What were they saying? Curious, Kevin stood and approached the door. He still couldn’t distinguish their words. Just tones: Alfredo upset, perhaps pleading. Certainly asking questions. Ramona flat, not saying much.
He wandered away from the door, feeling more and more uncomfortable. Fright and confidence both filled him, canceling each other out and leaving him nearly blank, except for a light oscillation, a confused feeling. A discomfort. This was strange, he thought. Very strange.
All the objects in the room had taken on a kind of lit thereness, as things will on a morning when you have had little or no sleep. There on her desk, a few books: dictionaries, Webster’s and a yellow Spanish/English one. Several books in Spanish. A volume of the sonnets of Petrarch.
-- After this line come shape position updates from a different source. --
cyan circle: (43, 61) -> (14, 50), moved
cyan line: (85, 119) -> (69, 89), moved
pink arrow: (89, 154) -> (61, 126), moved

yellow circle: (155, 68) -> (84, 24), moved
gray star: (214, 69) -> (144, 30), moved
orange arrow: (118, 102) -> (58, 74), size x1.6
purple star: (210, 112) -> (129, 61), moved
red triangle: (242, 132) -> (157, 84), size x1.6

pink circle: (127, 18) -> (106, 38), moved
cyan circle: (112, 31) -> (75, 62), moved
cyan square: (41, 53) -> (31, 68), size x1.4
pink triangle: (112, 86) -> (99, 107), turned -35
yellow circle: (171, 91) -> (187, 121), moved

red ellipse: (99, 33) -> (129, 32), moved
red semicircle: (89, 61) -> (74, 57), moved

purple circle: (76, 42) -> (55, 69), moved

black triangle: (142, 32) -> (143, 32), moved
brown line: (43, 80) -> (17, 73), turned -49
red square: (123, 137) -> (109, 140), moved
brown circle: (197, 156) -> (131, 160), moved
He picked it up but couldn’t concentrate enough to read even a line. Something by Ambrose Bierce. A sewing repair kit. Six or seven small seashells, with a few grains of sand scattered under them. A desk lamp with a long extendable metal arm. From this window one looked into the branches of the Torrey pine in their atrium. What could they be saying?
After perhaps fifteen minutes Ramona opened the door and came in alone. She approached him directly, took his hand. Her expression was worried, guarded. “Listen, Kevin. Alfredo and I, we have a lot of things to talk about—things that never got said, that need to be said now. He’s upset, and I need to explain to him about us.” She squeezed his hand. “I don’t want you to just be sitting around in here trapped by us going over a bunch of old stuff.”
Kevin nodded. “I understand.” No time to think.
“Why don’t you go ahead and go to work, and I’ll come over later.”
“Okay,” he said blankly.
She walked him to the door. Alfredo would see his damp hair and assume they had showered together. In any case he knew Kevin had spent the night. Good. Kevin stopped her before she opened the door, gave her a kiss. She was distracted. But she smiled at him, and the previous night returned in a rush. Then she opened the door, and Kevin stepped out.
Alfredo was standing at one side of the landing, leaning against the railing, looking down. Kevin paused at the head of the stairs and looked at him. Alfredo looked up, and Kevin nodded a hello. Alfredo nodded back very briefly, his face pinched and unhappy. His glance shifted away, to the open door and Ramona. Kevin walked down the stairs. When he looked up Alfredo was inside, the door was closed.
Kevin went to work on Oscar’s place. He and Hank and Gabriela worked on the roof, pulling out the old cracked concrete tiles to clear the way for the clerestory windows that would stand on top of the south-facing rooms. All day he expected Ramona to come biking down the street from Prospect, any minute now, for minute after minute after minute. Long time. Memories of the previous night struck him so strongly that sometimes he forgot what he was doing and had to stop right in the middle of things, looking around to catch his balance. Sometimes this happened while he was working with Hank. “Shit, Kev, you’re acting kinda like me today, what’s the problem?”